"Is there any change in your feelings towards me, sir?"
"No, none at all. I always liked you very well, and I like you very well still. There isn't a young fellow anywhere who would suit me better, if it weren't for your being such a Papist. I'll tell you what I'll do with you, if you like. You give me an honest promise not to marry my daughter before twelve months are out, and you shall see her every day if you like. And if you can cheer her up and make her get her strength back again, you shall have her and welcome, Papist or no Papist. I'd let her marry the Pope of Rome before I'd see her as sad as she has been during the last two or three months. Stop your dinner, will you? That sandwich is nothing; our dinner-time's one o'clock, and it's just ten minutes to. Alice 'll get up when she knows you're here, I'll warrant."

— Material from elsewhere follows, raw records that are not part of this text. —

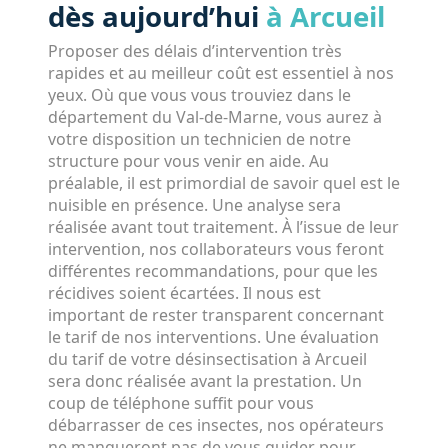
dès aujourd’hui
à Arcueil
Proposer des délais d’intervention très
rapides et au meilleur coût est essentiel à nos
yeux. Où que vous vous trouviez dans le
département du Val-de-Marne, vous aurez à
votre disposition un technicien de notre
structure pour vous venir en aide. Au
préalable, il est primordial de savoir quel est le
nuisible en présence. Une analyse sera
réalisée avant tout traitement. À l’issue de leur
intervention, nos collaborateurs vous feront
différentes recommandations, pour que les
récidives soient écartées. Il nous est
important de rester transparent concernant
le tarif de nos interventions. Une évaluation
du tarif de votre désinsectisation à Arcueil
sera donc réalisée avant la prestation. Un
coup de téléphone suffit pour vous
débarrasser de ces insectes, nos opérateurs
ne manqueront pas de vous guider pour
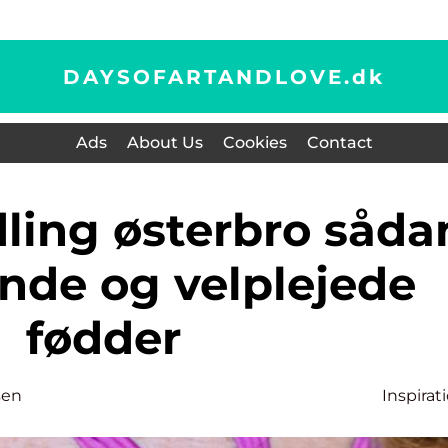
DAYSOFARTANDLOVE.
dk
Ads
About Us
Cookies
Contact
unde og velplejede
fødder
sen
Inspirat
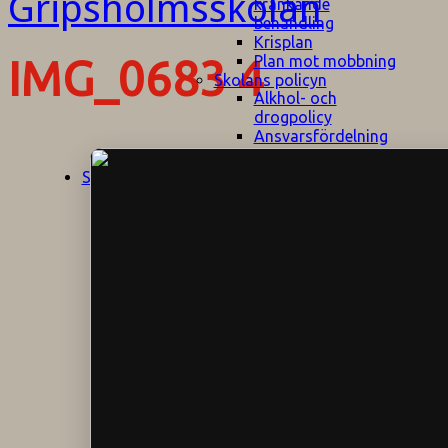
kränkande
behandling
Krisplan
Plan mot mobbning
IMG_0683 4
Skolans policyn
Alkhol- och
drogpolicy
Ansvarsfördelning
Att undervisa och
pedagogiskt
Start
Aktuellt
bemöta barn/elever
med ADHD
Bedömningsplan
Dataskyddspolicy
Datorprogram
Fairplay på
fotbollsplanen
Elevvården
Engelska för
hemflyttare
E
GHS
F
Utrymningsplan
D
Hjorthagen
G
IT-policy
S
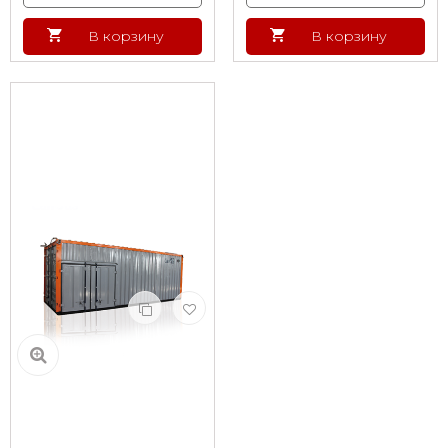
В корзину
В корзину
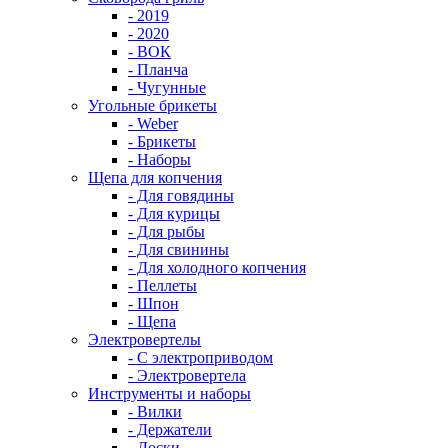
- 2019
- 2020
- ВОК
- Планча
- Чугунные
Угольные брикеты
- Weber
- Брикеты
- Наборы
Щепа для копчения
- Для говядины
- Для курицы
- Для рыбы
- Для свинины
- Для холодного копчения
- Пеллеты
- Шпон
- Щепа
Электровертелы
- С электроприводом
- Электровертела
Инструменты и наборы
- Вилки
- Держатели
- Доски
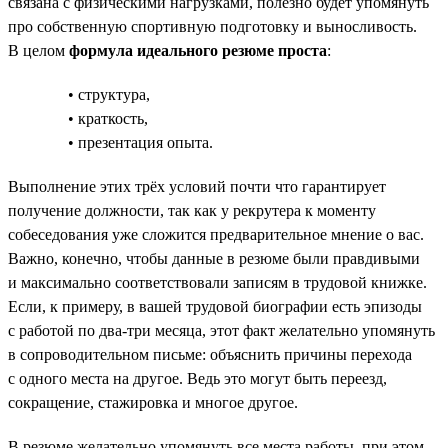
связана с физическими нагрузками, полезно будет упомянуть
про собственную спортивную подготовку и выносливость.
В целом
формула идеального резюме проста
:
• структура,
• краткость,
• презентация опыта.
Выполнение этих трёх условий почти что гарантирует
получение должности, так как у рекрутера к моменту
собеседования уже сложится предварительное мнение о вас.
Важно, конечно, чтобы данные в резюме были правдивыми
и максимально соответствовали записям в трудовой книжке.
Если, к примеру, в вашей трудовой биографии есть эпизоды
с работой по два-три месяца, этот факт желательно упомянуть
в сопроводительном письме: объяснить причины перехода
с одного места на другое. Ведь это могут быть переезд,
сокращение, стажировка и многое другое.
В резюме желательно упомянуть все места работы, при этом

The reader will easily believe that Philip Stanburne heard this speech with a joy that made him forget his anxiety about Alice. He would bring gladness to her, and with gladness, health. How bright the long future seemed for these two, true lovers always, till the end of their lives! O golden hope, fair promise of happy years!
But the doctor, who had been at Chesnut Hill that morning, had heard a little faint sound in his polished black stethoscope, which was as terrible in its import as the noise of the loudest destroyers, as the crack of close thunder, the roar of cannon, the hiss of the hurricane, the explosion of a mine!
CHAPTER XXXIII.
THE SADDEST IN THE BOOK.
Let this part of our story be quickly told, for it is very sad! Let us not dwell upon this sorrow, and analyze it, and anatomize it, and lecture upon it, as if it were merely a study for the intellect, and caused the heart no pain!
It is the middle of winter. The streets of Sootythorn are sloppy with blackened snow, the sky is dreary and gray, and dirtied by the smoke from the factory-chimneys. Sootythorn is dismal, and Manchester is all in a fog. The cotton-spinners' train that goes from Sootythorn to Manchester is running into a cloud that gets ever denser and yellower, and the whistle screams incessantly. The knees of the travellers are covered with "Guardians," and "Couriers," and "Examiners," for there is not light enough to read comfortably. One manufacturer asks his neighbor a question: "Where is John Stedman of Sootythorn? He uses comin' by this train, and I haven't seen him as I cannot tell how long."